Video footage of Melbourne police checking whether a man’s coffee cup is empty to see if he’s faking his excuse for not wearing a mask is stirring the latest round of online outrage over Australia’s dystopian Covid-19 policies.
While it is unclear when exactly the video was recorded, the clip went viral on social media on Friday and Saturday, showing several police confronting a man on what appears to be a park trail. One of the officers grabs the man’s coffee cup while asking, “Do you mind if I check if there’s actually anything in that?” He shakes the cup, and after apparently proving that there’s liquid inside, he backs away and tells the man, “Enjoy your coffee.”
The 10-second clip ends with the coffee drinker telling the police, “Jesus loves you all. God bless. I’ll be praying for you all.”
While the parkgoer dealt with the confrontation calmly and cordially, and it remains unclear when exactly the footage was recorded, and online observers expressed their shock over yet another example of Australia’s apparent Covid-19 “authoritarianism.”

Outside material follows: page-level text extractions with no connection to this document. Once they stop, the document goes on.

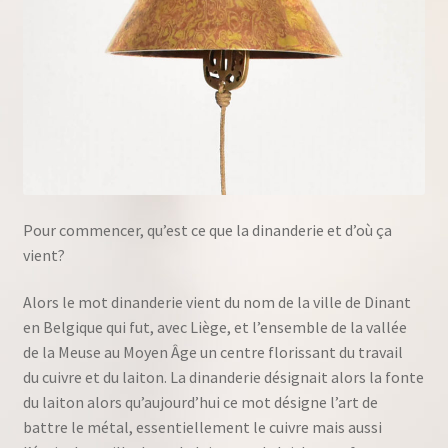
Pour commencer, qu’est ce que la dinanderie et d’où ça
vient?
Alors le mot dinanderie vient du nom de la ville de Dinant
en Belgique qui fut, avec Liège, et l’ensemble de la vallée
de la Meuse au Moyen Âge un centre florissant du travail
du cuivre et du laiton. La dinanderie désignait alors la fonte
du laiton alors qu’aujourd’hui ce mot désigne l’art de
battre le métal, essentiellement le cuivre mais aussi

Melbourne Police grabs a guy’s coffee cup to check if there is coffee in it otherwise, he would of fined him for not wearing a mask 👀
— DIOGO (@DiogoCorreaPOD) October 16, 2021
Coffee is known to kill COVID 🙃☕️ pic.twitter.com/7wUB1lBXDF
Australian podcast host Diogo Correa Coelho said the man would have been fined if police had found his cup to be empty. Pointing out the absurdity of the beverage crackdown, he quipped, “Coffee is known to kill Covid.”
Other Twitter users pointed to the incident as an indication of how severely personal freedoms have been crushed in the Covid-19 era. One commenter tweeted: “Two years ago, if anybody had said, in the future, groups of police officers will be checking to see whether you are carrying an empty coffee cup to avoid wearing a mask… we would have laughed in their face.”

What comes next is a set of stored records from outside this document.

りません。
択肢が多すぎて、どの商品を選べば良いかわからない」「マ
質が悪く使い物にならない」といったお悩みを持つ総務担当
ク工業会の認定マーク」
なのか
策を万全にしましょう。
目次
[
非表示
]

Many observers pointed out the ridiculousness of supposedly protecting people against the spread of a virus by touching a man’s coffee cup while wearing a presumably dirty glove and giving it back to him. As one critic noted, the police officer “touched the coffee cup, thereby increasing the likelihood of transmission, all because someone is enjoying a walk – outside, where the likelihood of transmission is extremely low. But science.”
It's a police state, when you have a policeman checking your coffee cup so he can fine you for not wearing a mask if it's empty. Defunding the police seems like the natural next step. This country is in a big authoritarian mess with no leaders
— antoniopablo1967 (@APablo1967) October 16, 2021
Others made Nazi comparisons, such as calling the Melbourne police “coffee cup Gestapo.” One commenter argued that only a “police state” would officers check someone’s coffee cup so they can fine the citizen for not wearing a mask if it’s empty.
Social media users appeared to give the police no slack for just following orders from higher-ups. Still other observers tried to illustrate the alleged police overreach through humor.
“I am about to go long coffee beans,” one Twitter user said. “This gentleman just found another utility for java. It’s a face-diaper exemption card.” Another commenter sarcastically praised the officers for their bravery, saying, “If just one person is saved, it is worth losing your freedom.”
But many critics suggested that the obliteration of individual liberties in the name of fighting the pandemic won’t be easily reversed. “These people aren’t getting their freedom back unless there’s a complete turnaround of their entire government,” one commenter tweeted.
Australia has imposed some of the world’s most stringent pandemic restrictions under its so-called “Covid zero” strategy of trying to completely shut down the virus. New South Wales chief health officer Dr. Kerry Chant, who advised residents in July to refrain from having conversations with people, later said Australians may have to continue wearing masks for years.
Residents of Melbourne have been subjected to the world’s longest Covid-19 lockdown, which has dragged on for more than eight months. The restrictions were eased marginally on September 29, when the state of Victoria hit its 80% first dose vaccination goal.